Task instructions.
Please print the data verbatim, from its first line through the line containing "tone equalizer: -8 EV -0.417", including both of those lines.

__________________________________________________

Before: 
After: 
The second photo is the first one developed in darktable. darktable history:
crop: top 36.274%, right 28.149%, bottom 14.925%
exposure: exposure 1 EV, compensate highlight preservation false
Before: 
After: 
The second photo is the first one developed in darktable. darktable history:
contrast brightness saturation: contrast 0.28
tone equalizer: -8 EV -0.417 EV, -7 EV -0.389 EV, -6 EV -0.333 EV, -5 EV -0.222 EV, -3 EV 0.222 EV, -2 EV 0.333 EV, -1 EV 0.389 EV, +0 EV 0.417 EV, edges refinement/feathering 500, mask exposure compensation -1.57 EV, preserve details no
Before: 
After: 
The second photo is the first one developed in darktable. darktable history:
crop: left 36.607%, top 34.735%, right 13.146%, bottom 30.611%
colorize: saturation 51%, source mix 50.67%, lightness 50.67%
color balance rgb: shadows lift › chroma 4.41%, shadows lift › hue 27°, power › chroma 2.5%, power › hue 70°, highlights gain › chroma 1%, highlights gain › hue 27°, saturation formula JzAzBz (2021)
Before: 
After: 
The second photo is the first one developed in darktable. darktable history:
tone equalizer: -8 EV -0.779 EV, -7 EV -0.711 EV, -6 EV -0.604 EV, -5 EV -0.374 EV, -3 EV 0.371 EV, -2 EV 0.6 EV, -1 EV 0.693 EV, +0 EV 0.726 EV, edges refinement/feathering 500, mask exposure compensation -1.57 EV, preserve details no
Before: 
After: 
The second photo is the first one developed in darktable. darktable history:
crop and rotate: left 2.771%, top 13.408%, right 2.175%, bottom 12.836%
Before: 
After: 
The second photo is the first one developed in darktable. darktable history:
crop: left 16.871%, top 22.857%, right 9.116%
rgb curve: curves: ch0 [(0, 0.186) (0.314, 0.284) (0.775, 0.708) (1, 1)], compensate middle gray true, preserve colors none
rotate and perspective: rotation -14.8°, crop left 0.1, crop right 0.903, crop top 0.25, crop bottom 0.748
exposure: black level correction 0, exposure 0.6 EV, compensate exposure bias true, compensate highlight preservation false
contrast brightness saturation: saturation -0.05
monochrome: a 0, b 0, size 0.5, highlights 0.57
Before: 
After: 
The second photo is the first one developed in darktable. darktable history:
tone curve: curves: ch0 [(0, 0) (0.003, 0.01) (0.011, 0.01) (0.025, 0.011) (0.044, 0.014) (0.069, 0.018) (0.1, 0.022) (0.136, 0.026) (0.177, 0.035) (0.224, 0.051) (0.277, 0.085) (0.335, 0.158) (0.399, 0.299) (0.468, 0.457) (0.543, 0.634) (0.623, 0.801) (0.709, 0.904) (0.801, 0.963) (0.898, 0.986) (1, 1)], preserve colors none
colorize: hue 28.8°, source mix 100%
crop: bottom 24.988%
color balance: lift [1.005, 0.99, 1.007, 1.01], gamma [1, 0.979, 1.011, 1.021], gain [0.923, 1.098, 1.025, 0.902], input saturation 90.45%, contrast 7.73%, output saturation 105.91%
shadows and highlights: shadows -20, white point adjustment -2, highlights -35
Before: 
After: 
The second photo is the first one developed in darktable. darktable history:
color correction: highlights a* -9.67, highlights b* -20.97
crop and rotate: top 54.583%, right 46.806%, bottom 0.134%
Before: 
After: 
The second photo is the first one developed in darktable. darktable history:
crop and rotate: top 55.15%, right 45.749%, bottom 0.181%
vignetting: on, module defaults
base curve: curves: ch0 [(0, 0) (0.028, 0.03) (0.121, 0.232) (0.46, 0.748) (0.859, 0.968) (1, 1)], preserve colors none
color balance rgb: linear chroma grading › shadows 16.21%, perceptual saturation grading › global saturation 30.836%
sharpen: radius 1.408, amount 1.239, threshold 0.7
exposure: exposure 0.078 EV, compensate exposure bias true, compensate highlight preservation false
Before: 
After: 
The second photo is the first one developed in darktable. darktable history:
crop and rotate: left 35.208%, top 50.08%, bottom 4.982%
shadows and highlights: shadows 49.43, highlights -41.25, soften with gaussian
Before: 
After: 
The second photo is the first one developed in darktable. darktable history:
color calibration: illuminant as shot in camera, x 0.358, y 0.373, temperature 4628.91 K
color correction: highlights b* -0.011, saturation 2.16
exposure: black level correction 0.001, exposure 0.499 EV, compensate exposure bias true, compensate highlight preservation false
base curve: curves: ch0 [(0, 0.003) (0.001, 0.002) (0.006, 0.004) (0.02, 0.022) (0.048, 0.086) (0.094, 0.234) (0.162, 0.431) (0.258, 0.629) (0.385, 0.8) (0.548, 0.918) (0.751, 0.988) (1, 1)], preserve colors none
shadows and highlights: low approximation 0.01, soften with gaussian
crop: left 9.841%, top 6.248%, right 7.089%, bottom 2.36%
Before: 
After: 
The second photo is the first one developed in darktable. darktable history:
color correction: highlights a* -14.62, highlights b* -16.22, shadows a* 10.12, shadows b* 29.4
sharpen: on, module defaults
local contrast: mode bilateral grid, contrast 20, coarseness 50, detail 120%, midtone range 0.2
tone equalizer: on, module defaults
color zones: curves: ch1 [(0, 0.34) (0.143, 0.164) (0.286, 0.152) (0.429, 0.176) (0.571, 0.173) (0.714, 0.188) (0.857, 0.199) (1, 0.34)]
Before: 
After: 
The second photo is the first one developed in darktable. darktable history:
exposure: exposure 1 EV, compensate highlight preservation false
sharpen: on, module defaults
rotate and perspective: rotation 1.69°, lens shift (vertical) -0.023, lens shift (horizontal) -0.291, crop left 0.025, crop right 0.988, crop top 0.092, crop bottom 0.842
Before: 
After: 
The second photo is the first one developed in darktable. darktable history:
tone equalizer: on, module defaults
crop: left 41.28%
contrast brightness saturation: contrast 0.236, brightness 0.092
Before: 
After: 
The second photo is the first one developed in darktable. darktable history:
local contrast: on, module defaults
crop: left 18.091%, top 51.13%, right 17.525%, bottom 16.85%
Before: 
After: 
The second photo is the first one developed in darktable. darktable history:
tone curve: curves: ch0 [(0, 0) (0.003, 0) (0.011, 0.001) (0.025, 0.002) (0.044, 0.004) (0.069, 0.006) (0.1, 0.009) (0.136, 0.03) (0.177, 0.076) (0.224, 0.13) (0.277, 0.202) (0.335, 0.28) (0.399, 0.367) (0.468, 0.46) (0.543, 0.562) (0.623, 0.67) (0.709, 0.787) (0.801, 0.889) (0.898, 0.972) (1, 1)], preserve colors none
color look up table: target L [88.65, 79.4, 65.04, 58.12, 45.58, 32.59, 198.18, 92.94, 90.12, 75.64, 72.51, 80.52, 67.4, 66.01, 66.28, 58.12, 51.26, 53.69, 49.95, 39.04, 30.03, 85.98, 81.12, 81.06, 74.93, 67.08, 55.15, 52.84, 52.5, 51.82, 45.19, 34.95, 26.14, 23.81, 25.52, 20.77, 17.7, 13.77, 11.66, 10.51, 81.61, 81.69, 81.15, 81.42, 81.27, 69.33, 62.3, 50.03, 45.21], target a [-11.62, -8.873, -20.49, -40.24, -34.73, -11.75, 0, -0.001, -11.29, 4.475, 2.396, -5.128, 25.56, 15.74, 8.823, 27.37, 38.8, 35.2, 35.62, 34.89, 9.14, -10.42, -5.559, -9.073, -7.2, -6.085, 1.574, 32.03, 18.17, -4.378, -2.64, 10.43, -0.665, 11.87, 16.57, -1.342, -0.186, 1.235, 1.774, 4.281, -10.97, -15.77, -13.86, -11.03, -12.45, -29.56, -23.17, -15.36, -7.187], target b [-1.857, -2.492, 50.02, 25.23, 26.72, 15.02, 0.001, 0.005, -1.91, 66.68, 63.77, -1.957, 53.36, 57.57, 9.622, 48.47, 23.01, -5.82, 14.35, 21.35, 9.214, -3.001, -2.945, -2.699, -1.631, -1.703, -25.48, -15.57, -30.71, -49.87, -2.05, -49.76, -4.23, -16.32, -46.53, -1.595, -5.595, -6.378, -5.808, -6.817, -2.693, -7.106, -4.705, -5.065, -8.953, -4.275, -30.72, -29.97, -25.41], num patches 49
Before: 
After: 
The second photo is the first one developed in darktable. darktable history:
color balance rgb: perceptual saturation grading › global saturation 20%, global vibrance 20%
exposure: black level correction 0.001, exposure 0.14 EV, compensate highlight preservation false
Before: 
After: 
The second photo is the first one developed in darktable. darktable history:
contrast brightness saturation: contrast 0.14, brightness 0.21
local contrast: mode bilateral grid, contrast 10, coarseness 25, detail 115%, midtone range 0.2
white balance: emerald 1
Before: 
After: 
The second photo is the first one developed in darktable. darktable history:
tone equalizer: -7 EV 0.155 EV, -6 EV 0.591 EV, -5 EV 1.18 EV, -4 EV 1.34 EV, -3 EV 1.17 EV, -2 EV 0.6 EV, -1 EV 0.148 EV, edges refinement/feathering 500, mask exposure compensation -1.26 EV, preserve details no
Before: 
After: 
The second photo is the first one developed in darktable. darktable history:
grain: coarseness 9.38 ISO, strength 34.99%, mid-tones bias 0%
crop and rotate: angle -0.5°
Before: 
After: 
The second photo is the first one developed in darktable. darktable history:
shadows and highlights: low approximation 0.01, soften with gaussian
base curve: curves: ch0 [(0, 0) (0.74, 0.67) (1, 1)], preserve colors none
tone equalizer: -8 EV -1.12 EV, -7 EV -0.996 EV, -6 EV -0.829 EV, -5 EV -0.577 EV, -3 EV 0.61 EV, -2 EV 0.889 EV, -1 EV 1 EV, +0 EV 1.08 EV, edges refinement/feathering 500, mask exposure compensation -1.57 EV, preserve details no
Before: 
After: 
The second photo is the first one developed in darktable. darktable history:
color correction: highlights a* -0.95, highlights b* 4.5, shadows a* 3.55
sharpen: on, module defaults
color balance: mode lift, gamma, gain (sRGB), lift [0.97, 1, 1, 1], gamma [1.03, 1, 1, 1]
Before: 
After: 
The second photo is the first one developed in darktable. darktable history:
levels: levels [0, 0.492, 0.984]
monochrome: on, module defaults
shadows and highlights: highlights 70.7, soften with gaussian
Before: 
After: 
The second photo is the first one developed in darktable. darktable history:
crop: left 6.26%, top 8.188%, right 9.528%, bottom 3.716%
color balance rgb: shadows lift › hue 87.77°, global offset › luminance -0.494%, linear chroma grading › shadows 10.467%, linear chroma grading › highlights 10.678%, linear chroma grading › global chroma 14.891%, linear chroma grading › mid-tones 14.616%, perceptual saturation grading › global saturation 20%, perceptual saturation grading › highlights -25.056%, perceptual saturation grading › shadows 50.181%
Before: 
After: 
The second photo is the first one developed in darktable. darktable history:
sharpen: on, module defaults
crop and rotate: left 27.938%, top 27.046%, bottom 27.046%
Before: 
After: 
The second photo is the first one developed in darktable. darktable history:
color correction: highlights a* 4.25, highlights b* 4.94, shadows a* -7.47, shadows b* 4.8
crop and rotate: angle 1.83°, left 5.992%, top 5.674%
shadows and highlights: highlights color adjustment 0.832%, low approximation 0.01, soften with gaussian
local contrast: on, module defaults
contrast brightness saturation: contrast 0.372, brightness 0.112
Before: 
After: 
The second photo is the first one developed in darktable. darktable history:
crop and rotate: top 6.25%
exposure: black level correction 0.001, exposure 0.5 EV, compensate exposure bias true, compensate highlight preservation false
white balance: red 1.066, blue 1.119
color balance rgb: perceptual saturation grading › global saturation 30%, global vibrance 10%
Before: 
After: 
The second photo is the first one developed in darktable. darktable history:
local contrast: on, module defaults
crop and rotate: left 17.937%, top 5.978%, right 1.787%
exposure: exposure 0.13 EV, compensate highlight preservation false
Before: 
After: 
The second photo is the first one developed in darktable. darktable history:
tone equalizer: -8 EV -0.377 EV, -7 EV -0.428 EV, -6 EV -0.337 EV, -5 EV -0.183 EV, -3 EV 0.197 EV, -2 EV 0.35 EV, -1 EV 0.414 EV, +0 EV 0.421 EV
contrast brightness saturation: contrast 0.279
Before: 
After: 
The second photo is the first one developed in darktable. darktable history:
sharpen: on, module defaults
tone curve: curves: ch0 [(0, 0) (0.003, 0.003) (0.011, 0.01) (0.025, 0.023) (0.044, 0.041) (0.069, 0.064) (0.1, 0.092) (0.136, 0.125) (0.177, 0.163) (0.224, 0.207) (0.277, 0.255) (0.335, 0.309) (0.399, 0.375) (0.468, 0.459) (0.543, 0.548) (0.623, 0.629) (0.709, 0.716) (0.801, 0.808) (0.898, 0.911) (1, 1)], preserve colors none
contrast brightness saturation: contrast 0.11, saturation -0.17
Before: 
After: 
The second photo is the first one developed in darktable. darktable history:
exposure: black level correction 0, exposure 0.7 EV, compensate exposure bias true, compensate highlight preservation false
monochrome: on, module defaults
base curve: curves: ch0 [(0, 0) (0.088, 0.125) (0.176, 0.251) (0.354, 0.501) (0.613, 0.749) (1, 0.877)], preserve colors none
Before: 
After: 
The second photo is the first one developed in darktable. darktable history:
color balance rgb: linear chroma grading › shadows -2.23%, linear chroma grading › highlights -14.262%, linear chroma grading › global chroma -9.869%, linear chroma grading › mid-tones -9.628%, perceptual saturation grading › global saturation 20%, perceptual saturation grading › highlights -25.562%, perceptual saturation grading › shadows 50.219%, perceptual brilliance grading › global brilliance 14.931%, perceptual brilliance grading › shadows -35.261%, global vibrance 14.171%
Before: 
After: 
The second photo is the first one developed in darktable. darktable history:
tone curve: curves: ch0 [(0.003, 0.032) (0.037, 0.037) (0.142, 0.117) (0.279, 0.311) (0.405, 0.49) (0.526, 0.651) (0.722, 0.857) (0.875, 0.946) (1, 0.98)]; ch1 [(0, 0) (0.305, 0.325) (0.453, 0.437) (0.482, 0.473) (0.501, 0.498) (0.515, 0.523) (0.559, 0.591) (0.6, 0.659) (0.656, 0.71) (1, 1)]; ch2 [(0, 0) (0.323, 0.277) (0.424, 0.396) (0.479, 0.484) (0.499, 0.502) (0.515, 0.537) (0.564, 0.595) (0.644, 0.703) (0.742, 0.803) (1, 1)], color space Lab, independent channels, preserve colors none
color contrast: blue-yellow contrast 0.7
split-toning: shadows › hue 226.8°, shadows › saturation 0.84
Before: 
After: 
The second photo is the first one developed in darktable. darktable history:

__________________________________________________

Final result.
Before: 
After: 
The second photo is the first one developed in darktable. darktable history:
crop: top 36.274%, right 28.149%, bottom 14.925%
exposure: exposure 1 EV, compensate highlight preservation false
Before: 
After: 
The second photo is the first one developed in darktable. darktable history:
contrast brightness saturation: contrast 0.28
tone equalizer: -8 EV -0.417 EV, -7 EV -0.389 EV, -6 EV -0.333 EV, -5 EV -0.222 EV, -3 EV 0.222 EV, -2 EV 0.333 EV, -1 EV 0.389 EV, +0 EV 0.417 EV, edges refinement/feathering 500, mask exposure compensation -1.57 EV, preserve details no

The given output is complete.